Lápis. És injustiçado. Sacrificas a tua existência para que tenhamos mais liberdade. Liberdade de esquecer, pois assim grafitas o papel, tens a honra de transmitir nossos pensamentos para o mesmo. Não és mera ferramenta, és uma ponte para que as idéias não sejam perdidas.
És consumido, desintegrado, mas de forma alguma desonrado, pois mesmo que sejas usado por mentes vis, cumpre a sua função sem hesitar. Tens o orgulho de ser instrumento de trabalhadores, escreve com inocência as linhas tortas e pueris dos que se alfabetizam e sofre nas mãos dos eternos aprendizes, escolásticos, que necessitam de todo o seu esforço para desempenharem a sua função.

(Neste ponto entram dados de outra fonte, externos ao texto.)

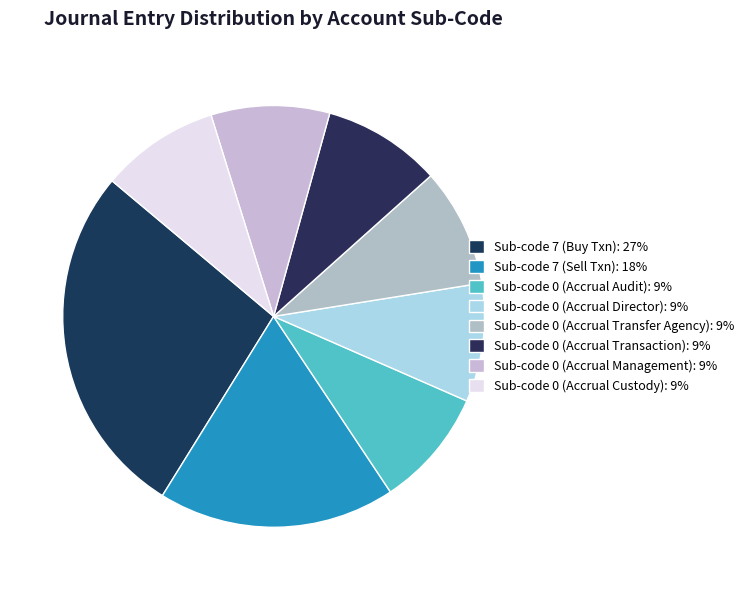

Is there a majority slice in this chart?

No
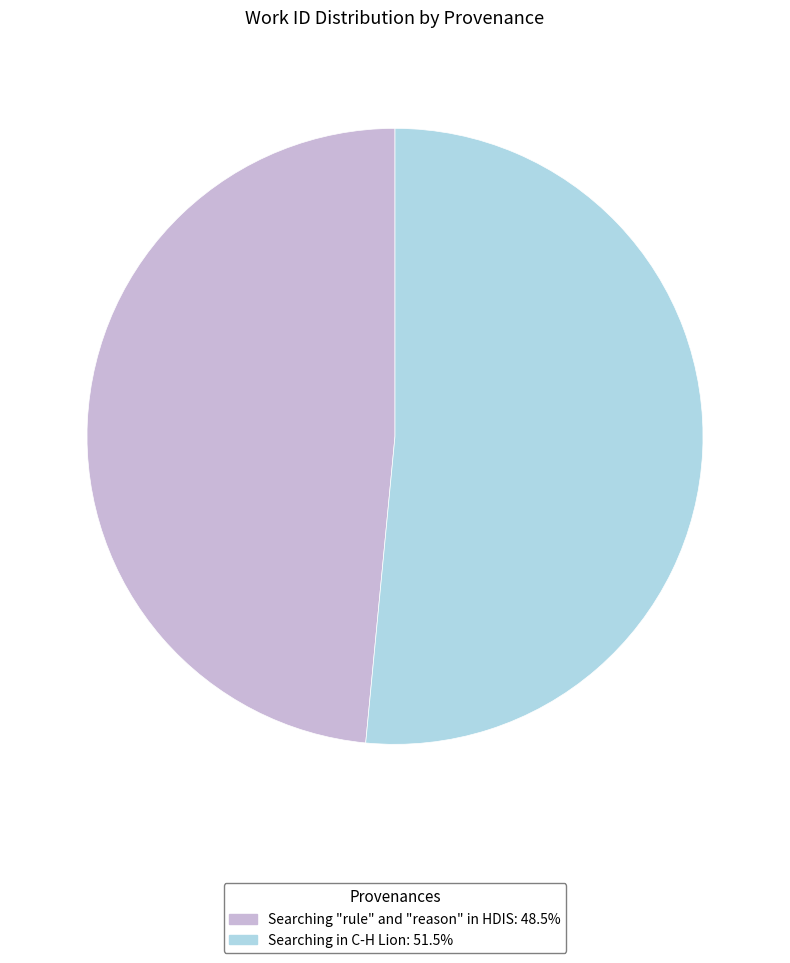

Is there any slice that represents more than half of the pie?

Yes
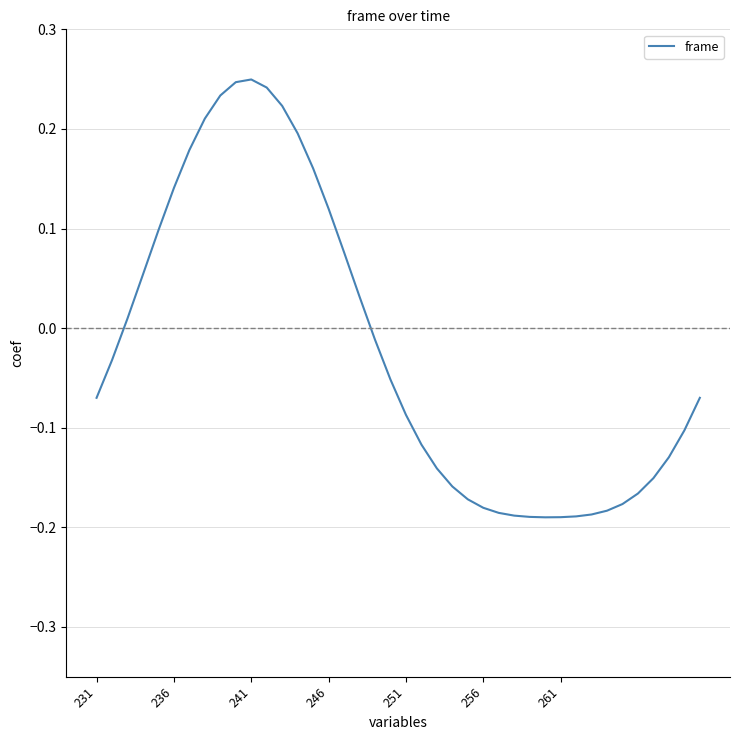

Does the chart display data point markers on the line(s)?

No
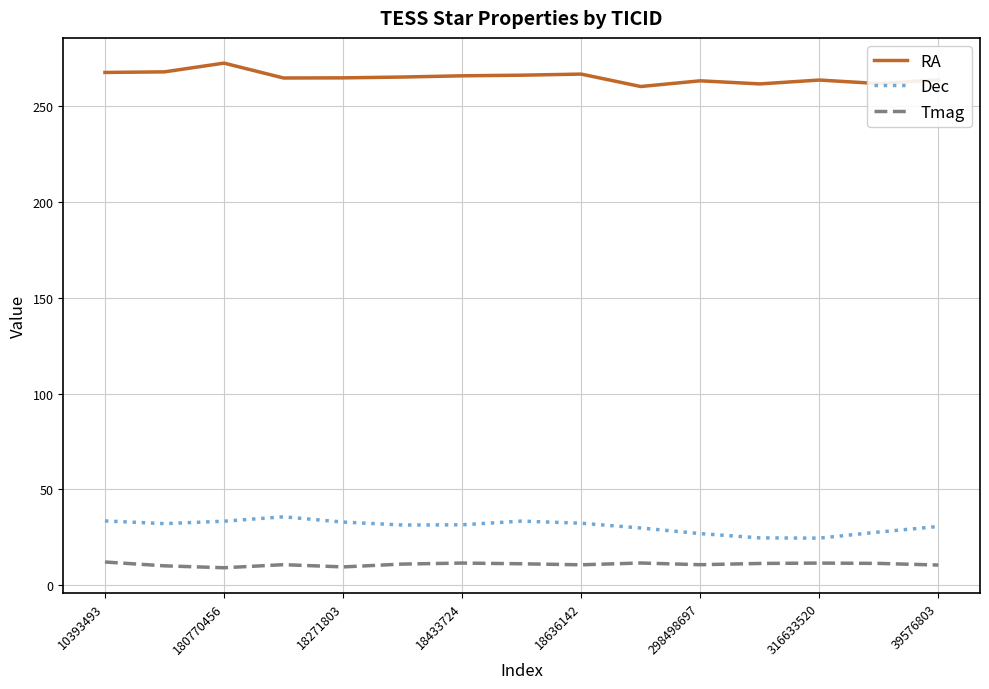

Which series has the largest total across all categories?

RA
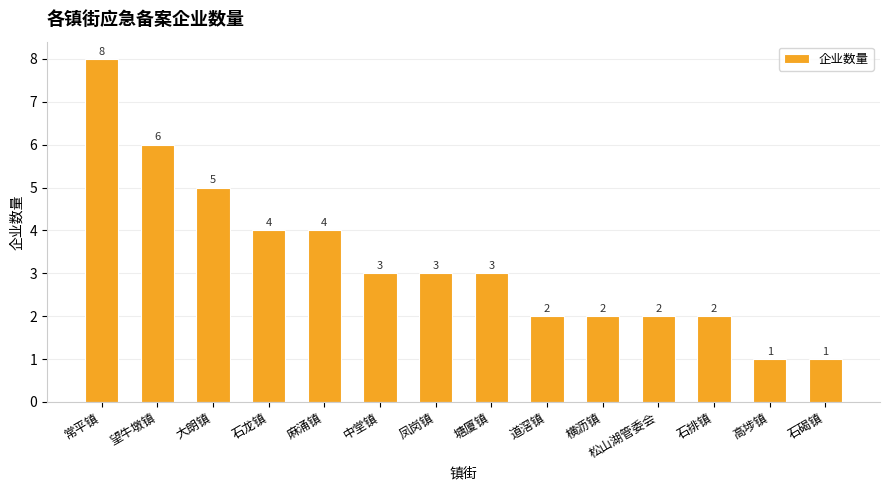

Reading left to right, transcribe all the data shown in this chart.

常平镇=8	望牛墩镇=6	大朗镇=5	石龙镇=4	麻涌镇=4	中堂镇=3	凤岗镇=3	塘厦镇=3	道滘镇=2	横沥镇=2	松山湖管委会=2	石排镇=2	高埗镇=1	石碣镇=1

Após tão valorosa contribuição, és descartado como se fostes nada. Incapaz de realizar sua mágica, és renegado, pois somos ingratos. Por favor, perdoe-nos. Mereces um digno pedestal, pois modificastes a vida de muitos homens.

2 Comments:
belas palavras...
diria de um pseudo poeta.
o engraçado sobre o lápis é que poderiamos considerar ele uma parte integrante do nosso corpo, uma vez que coincidentemento ele é feito de carbano assim como nós...
e para aprendermos a estimar o seu valor e beleza, basta coloca-lo em frente ao fogo para ele alterar a sua formação e se transformar em diamante... o metal mais caro e um dos mais resistentes da natureza...
e por fim, lembrando que se assim como o blog o papel aceita as vezes qualquer merda, pobre do lápis que ajuda silencioso a fazer cagadas históricas sem poder dar o seu pitaco embora muitas vezes ele de o seu sinal se sacrificando com uma ponta quebrada.
pro roger: diamante ñ é metal :x
comentário:
acho q nunca pensei assim sobre um lápis..
Gostei MESMO do post.
Mas, sinceramemte.. é um lápis, objeto inanimado! ñ há q se sentir pena dele!